Con ciò, va ricordato – e riconosciuto – che la fenomenologia non ha mai goduto delle fortune tipiche del pensiero dominante. La pedagogia fenomenologica nemmeno, né in Italia, né in Germania, né altrove; né in passato, né oggi. Non sottraendosi al confronto aperto del pòlemos (Bertolini, 1988, 2001; Bertolini, Dallari, Eds., 1988; Erbetta, Ed., 2003) e non piegandosi ai riduzionismi dell’utile e della spendibilità, essa paga senz’altro il prezzo della devianza dal pensiero dominante, ma sarebbe difficile affermare che stia, per questo, diventando pensiero subalterno. Anzi, la marginalità di un pensiero, quando non si tratta di un “non-pensiero” (Boselli, 2007) o di una posa estetizzante, è la condizione stessa di quella dialettica generatrice che Boselli rimpiange: culturalmente problematica, ma salvifica, perché sottrae dalla perentorietà della certezza “a portata di mano”, dalla definizione deterministica dei significati dell’educare e del formare, dall’imposizione dogmatica del vero o dell’utile nelle conoscenze, dalla strutturazione indiretta e silenziosa di un’etica dell’educazione a-critica, e da quella che Badiou chiama, senza giri di parole, la “dittatura del reale” (Badiou, 2015/2016). E in educazione, quest’idea fondamentale va strenuamente difesa – immer wieder –, in qualsiasi condizione storico-sociale e culturale.

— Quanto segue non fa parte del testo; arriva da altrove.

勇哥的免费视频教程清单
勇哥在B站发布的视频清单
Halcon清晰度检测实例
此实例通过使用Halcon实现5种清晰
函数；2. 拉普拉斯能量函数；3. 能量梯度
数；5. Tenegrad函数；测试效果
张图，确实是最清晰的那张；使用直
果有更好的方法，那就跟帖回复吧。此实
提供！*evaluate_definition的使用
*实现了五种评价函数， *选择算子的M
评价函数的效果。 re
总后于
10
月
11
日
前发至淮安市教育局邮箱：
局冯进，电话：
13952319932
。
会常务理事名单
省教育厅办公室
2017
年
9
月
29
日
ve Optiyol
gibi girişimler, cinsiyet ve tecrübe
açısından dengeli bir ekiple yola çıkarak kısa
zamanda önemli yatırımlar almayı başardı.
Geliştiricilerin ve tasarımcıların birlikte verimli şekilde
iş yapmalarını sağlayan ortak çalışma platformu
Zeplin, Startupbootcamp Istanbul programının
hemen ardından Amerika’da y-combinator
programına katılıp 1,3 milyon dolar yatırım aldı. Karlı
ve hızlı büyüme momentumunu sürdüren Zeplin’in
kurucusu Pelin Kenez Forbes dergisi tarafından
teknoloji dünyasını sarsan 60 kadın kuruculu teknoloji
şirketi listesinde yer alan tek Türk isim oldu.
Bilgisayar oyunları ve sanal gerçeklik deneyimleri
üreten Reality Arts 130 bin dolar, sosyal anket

Che questo sia condizione sufficiente o meno per reagire all’“aggressività degli psicologi” nei contesti educativi è questione che necessiterebbe di molto più spazio analitico e forse – concordo con Boselli – di molta più azione culturale e politica.

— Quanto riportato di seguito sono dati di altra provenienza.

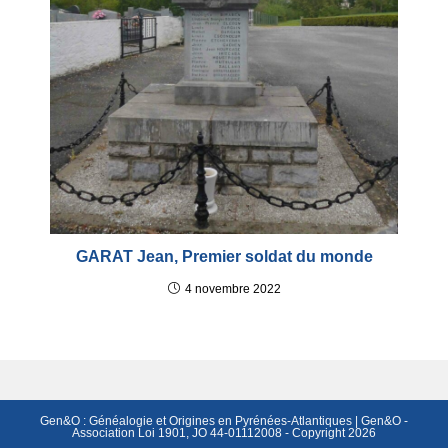
GARAT Jean, Premier soldat du monde
4 novembre 2022
Gen&O : Généalogie et Origines en Pyrénées-Atlantiques | Gen&O -
Association Loi 1901, JO 44-01112008 - Copyright 2026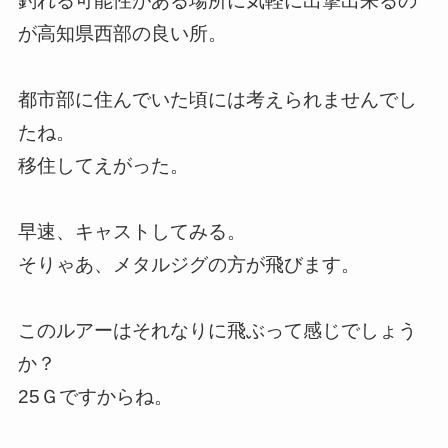
釣れる可能性がある場所に気軽に出撃出来るの
が高知県西部の良い所。
都市部に住んでいた頃には考えられませんでし
たね。
移住してえがった。
早速、キャストしてみる。
そりゃあ、メタルジグの方が飛びます。
このルアーはそれなりに飛ぶって感じでしょう
か？
25Ｇですからね。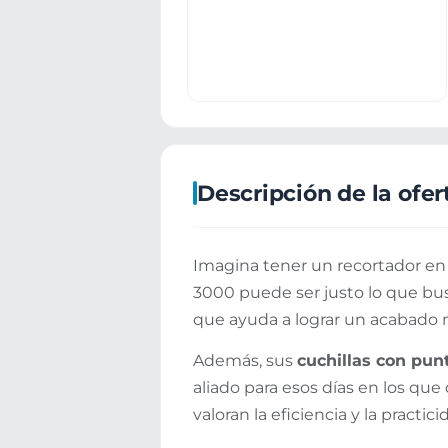
Descripción de la ofer
Imagina tener un recortador en 
3000 puede ser justo lo que bu
que ayuda a lograr un acabado 
Además, sus
cuchillas con pu
aliado para esos días en los qu
valoran la eficiencia y la practi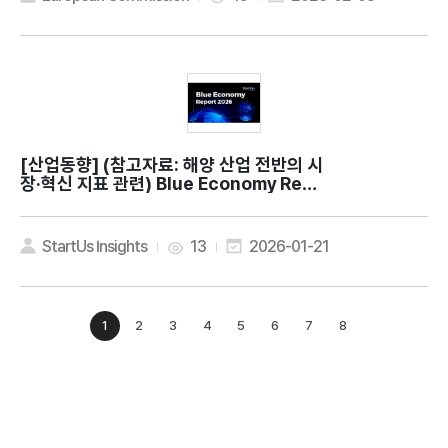
[산업동향]
(참고자료: 해양 산업 전반의 시
장·혁신 지표 관련) Blue Economy Repo
rt 2026: Key Innovations & Insights
StartUs Insights
13
2026-01-21
1
2
3
4
5
6
7
8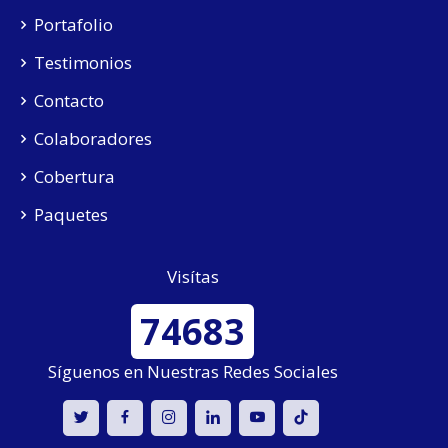
Portafolio
Testimonios
Contacto
Colaboradores
Cobertura
Paquetes
Visítas
74683
Síguenos en Nuestras Redes Sociales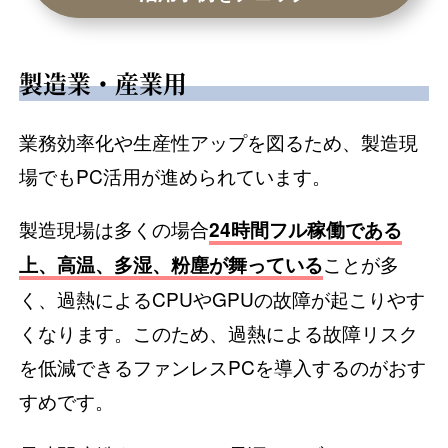
製造業・産業用
業務効率化や生産性アップを図るため、製造現
場でもPC活用が進められています。
製造現場は多くの場合
24時間フル稼働である
ことが多
上、高温、多湿、粉塵が舞っている
く、過熱によるCPUやGPUの故障が起こりやす
くなります。このため、過熱による故障リスク
を低減できるファンレスPCを導入するのがおす
すめです。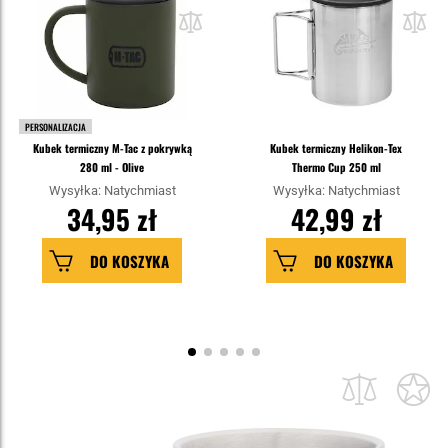
PERSONALIZACJA
Kubek termiczny M-Tac z pokrywką
Kubek termiczny Helikon-Tex
280 ml - Olive
Thermo Cup 250 ml
Wysyłka: Natychmiast
Wysyłka: Natychmiast
34,95 zł
42,99 zł
DO KOSZYKA
DO KOSZYKA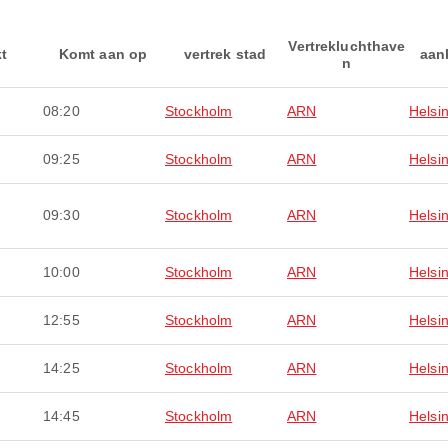
Vertrekluchthave
kt
Komt aan op
vertrek stad
aan
n
08:20
Stockholm
ARN
Helsin
09:25
Stockholm
ARN
Helsin
09:30
Stockholm
ARN
Helsin
10:00
Stockholm
ARN
Helsin
12:55
Stockholm
ARN
Helsin
14:25
Stockholm
ARN
Helsin
14:45
Stockholm
ARN
Helsin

Piuttosto, la difficoltà posta dalle derive negli specialismi – se di questo stiamo parlando – può essere proprio quella del progressivo indebolimento della dialettica tra le parti, la prevalenza del ‘partito preso’ a-problematico e acritico (è sufficiente dichiarare di collocarsi dentro una prospettiva ‘critica’ quale che sia perché la ‘critica’ sia effettiva, rigorosa e non strumentale?) e quella della conseguente ‘tutela’ miope del proprio oggetto (non ‘campo’) di studio.
Un’ultima considerazione: l’assenza di grandi maître-à-penser è qualcosa di cui, talvolta, soffriamo seriamente ed effettivamente. E ne soffriamo nella consapevolezza (sempre troppo tardiva) che a renderli tali, in passato, è stata, appunto, la loro marginalità.

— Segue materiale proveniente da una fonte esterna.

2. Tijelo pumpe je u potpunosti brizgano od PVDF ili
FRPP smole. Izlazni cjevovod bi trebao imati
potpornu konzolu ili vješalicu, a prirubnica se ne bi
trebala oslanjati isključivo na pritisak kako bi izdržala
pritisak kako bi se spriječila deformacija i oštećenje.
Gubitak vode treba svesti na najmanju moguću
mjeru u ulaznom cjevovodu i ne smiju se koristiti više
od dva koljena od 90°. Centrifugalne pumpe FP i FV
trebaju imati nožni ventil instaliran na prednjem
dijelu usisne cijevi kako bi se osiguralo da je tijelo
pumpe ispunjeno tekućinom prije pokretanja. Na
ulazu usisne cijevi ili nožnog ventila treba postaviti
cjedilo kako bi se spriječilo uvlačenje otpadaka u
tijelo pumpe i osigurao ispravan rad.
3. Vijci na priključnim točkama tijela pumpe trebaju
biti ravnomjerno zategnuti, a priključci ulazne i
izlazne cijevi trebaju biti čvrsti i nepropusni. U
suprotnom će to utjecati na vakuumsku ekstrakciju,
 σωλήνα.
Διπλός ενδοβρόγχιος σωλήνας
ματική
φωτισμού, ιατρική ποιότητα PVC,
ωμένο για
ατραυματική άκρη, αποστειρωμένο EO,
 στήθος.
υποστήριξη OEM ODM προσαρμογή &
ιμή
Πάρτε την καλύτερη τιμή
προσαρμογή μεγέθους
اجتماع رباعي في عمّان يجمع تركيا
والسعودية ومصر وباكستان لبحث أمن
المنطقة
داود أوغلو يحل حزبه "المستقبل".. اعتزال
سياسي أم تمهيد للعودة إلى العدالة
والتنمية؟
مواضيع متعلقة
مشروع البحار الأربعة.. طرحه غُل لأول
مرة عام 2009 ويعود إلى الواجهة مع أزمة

Tuttavia, posto che proprio nulla sia accaduto sotto le stelle del firmamento culturale, la colpa della loro assenza, non è degli studiosi viventi e, credo, non è nemmeno in un ‘sistema’ che inibisce la maturazione del pensiero divergente, giacché si direbbe che la storia insegni, piuttosto, il contrario. Temo che talvolta stia, con Husserl e Valéry, nello sguardo di chi osserva. E un po’, con Heidegger, nella fatica dello spaesamento.